Mutation décisive, qui définit le pouvoir
démocratique, au sens moderne du terme : quand se défait le cadre
monarchique, quand s'efface la figure du Prince, ce médiateur entre Dieu et les
hommes, et qu'il laisse place au « rien », alors la démocratie apparaît, comme
forme s'actualisant en un topos sans fondement et donc comme puissance
éminemment fragile, puisque marquée par les figures même du vide.
Remise en jeu périodique, délibération, négociation sont liées à une
institution où se dérobe l'ancien fondement théologique. ....
..... En regard de ce modèle, se désigne le trait
révolutionnaire et sans précédent de la démocratie.

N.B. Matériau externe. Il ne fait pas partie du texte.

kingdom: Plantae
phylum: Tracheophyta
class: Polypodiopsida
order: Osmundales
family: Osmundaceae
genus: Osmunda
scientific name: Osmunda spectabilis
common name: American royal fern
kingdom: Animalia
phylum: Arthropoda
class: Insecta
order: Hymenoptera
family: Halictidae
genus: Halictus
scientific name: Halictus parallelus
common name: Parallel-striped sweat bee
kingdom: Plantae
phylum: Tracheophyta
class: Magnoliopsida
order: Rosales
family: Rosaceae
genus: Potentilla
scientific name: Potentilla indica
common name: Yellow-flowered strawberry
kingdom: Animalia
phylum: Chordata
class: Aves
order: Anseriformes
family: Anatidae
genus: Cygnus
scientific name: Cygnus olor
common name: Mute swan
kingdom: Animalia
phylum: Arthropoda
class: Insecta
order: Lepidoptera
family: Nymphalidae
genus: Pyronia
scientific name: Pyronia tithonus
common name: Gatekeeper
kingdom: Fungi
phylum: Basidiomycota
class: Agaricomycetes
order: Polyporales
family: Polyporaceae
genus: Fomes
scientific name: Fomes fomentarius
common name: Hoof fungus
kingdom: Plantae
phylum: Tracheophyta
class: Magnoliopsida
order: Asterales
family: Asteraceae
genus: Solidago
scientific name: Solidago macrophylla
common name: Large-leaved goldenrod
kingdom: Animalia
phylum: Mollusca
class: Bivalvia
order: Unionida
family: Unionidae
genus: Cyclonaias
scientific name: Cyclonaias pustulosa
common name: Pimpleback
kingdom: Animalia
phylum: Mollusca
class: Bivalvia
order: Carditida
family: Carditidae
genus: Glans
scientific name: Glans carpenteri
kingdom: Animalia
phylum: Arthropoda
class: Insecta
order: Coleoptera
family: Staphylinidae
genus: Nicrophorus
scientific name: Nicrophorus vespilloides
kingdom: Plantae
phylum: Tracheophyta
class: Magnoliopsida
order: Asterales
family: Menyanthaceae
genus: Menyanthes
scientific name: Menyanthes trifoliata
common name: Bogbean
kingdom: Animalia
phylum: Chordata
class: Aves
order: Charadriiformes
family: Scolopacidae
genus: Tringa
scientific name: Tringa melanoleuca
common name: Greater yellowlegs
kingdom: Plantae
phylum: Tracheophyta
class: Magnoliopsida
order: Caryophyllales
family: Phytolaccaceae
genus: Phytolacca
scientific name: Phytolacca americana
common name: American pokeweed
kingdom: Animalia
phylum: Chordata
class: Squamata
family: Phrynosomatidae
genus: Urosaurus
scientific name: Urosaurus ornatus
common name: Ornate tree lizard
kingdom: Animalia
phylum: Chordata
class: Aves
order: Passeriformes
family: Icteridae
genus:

Le lieu du pouvoir devient un
lieu vide. » .......
LA DÉMOCRATIE, ÉPREUVE D'UNE INDÉTERMINATION
RADICALE
«J'ai choisi de mettre en évidence un ensemble de
phénomènes qui me paraît, le
plus souvent, méconnu. L'essentiel, à mes yeux,
est que la démocratie s'institue et
se maintient dans la dissolution des repères de
la certitude. Elle inaugure une
histoire dans laquelle les hommes font l'épreuve
d'une indétermination dernière,
quant au fondement du Pouvoir, de la Loi et du
Savoir, et au fondement de la relation de l'un avec l'autre, sur tous
les registres de la vie sociale (partout où la
division s'énonçait autrefois, notamment la
division entre les détenteurs de l'autorité et ceux qui leur étaient
assujettis, en fonction de croyances en une nature des
choses ou en un principe surnaturel). C'est ce
qui m'incite à juger que se déploie
dans la pratique sociale, à l'insu des acteurs,
une interrogation dont nul ne saurait
détenir la réponse et à laquelle le travail de
l'idéologie, vouée toujours à restituer
de la certitude, ne parvient pas à mettre un
terme. Et voilà encore qui me conduit,
non pas à trouver l'explication, mais du moins à
repérer les conditions de la formation du totalitarisme.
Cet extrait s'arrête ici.